From Bugzilla Helper: User-Agent: Mozilla/5.0 (compatible; Konqueror/3.4; Linux) KHTML/3.4.0 (like Gecko) Description of problem: In section 4.3.3.2 the sample cdrecord command lines should include the -pad option. This will cause cdrecord to give the same functionality as X-CD-Roast in section 4.3.2.1. This functionality is required to burn Fedora discs that can be read in some of the cheaper and nastier CD-ROM drives. Also please make an appropriate note that omitting the -pad option may result in discs that fail the media check of a Fedora install and may in some situations cause an install to abort. RHL9 isn't supported any more, but the web page is linked from the following URL so it's still current. http://fedora.redhat.com/download/#write Version-Release number of selected component (if applicable): How reproducible: Always Steps to Reproduce: ... Additional info:
Also sometimes the default pad option is not sufficient for some bad CD-ROM drives. One of my CD-ROM drives won't correctly read disks unless I have a pad size of 60 or more sectors so I am currently burning CDs with an 80 sector padding via the padsize=80s option to cdrecord. It is probably worth noting that increasing the padsize is a good idea if the discs are not readable.
Assigning this to the appropriate owner (Fedora component of RH website) as the Getting Started Guide for Red Hat Linux is no longer supported and will not be updated. The actual fedora webpage in question http://fedora.redhat.com/download/) should have the instructions on-page.
Re-assigning to current Fedora web admin.

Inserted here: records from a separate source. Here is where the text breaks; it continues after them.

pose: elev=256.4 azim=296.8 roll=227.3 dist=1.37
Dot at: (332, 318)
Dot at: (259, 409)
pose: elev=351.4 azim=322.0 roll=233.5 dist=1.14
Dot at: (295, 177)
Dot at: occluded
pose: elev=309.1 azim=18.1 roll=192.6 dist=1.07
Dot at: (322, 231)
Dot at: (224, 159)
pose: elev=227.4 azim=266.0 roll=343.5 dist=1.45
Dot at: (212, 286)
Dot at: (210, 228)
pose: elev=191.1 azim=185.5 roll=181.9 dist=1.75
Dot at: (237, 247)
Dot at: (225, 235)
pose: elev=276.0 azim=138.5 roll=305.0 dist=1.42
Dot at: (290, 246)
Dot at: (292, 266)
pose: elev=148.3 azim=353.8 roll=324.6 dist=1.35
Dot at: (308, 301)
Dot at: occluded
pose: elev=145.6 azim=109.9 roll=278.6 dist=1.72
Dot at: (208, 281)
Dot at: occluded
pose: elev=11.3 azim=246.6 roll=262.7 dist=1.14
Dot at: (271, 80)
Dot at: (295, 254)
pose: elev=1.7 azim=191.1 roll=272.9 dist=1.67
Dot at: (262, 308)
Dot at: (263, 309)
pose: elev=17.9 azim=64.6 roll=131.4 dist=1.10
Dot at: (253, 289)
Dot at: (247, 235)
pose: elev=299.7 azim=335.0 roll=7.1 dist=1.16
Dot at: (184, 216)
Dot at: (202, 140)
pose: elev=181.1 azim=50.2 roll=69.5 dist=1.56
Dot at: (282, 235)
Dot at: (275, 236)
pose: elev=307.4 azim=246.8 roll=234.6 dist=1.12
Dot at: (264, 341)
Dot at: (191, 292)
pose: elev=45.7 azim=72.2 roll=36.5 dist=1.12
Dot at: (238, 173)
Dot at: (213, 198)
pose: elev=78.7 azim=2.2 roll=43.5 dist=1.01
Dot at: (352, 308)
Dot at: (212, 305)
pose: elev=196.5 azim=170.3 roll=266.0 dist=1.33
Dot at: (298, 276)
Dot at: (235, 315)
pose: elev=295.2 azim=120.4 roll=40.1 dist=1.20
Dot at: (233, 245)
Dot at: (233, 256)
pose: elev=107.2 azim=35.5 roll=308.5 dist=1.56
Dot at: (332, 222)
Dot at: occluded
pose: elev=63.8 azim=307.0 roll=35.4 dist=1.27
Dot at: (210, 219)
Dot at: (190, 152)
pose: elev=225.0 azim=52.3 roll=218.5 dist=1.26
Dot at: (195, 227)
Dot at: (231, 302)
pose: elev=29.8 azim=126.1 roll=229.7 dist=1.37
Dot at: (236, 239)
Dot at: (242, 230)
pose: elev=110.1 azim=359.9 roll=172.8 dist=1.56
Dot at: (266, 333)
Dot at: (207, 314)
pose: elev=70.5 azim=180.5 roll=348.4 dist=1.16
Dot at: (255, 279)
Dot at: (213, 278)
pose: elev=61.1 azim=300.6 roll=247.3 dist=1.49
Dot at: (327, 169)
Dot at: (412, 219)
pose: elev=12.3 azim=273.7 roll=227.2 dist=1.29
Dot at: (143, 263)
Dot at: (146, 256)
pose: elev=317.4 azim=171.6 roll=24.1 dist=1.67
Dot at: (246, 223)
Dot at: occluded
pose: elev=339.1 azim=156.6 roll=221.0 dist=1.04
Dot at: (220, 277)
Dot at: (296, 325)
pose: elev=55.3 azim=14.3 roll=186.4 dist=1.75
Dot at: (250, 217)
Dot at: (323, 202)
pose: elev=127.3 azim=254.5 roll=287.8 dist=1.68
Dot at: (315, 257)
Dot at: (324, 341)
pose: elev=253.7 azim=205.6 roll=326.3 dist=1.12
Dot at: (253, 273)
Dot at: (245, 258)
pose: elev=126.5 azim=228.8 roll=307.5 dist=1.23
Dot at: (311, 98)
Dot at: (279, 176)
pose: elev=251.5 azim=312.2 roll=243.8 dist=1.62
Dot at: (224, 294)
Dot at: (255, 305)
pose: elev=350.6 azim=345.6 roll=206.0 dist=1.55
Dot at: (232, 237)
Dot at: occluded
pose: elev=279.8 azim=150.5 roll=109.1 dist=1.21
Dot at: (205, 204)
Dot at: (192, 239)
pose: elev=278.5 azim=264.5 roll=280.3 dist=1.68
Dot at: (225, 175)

A new draft document provides burning instructions that could be expanded to include detailed burning instructions for Linux users: http://fedoraproject.org/wiki/Docs/Drafts/BurningDiscs Once that document is graduated from a draft, it can be pointed to from the download instructions instead. The download instructions have themselves moved to: http://fedoraproject.org/wiki/Distribution/Download
This doc is now available at http://docs.fedoraproject.org ("Burning Fedora Discs"). Reassigning to proper component.
In our current and future Desktop User Guide we cover using the distro's existing burn features to do this work. That is probably the best solution for Linux; we have a very small chance of covering 100% of hardware cases, and a larger chance of screwing someone else up by trying to do so.
Should have noted, we also provide that link in our Burning Discs document.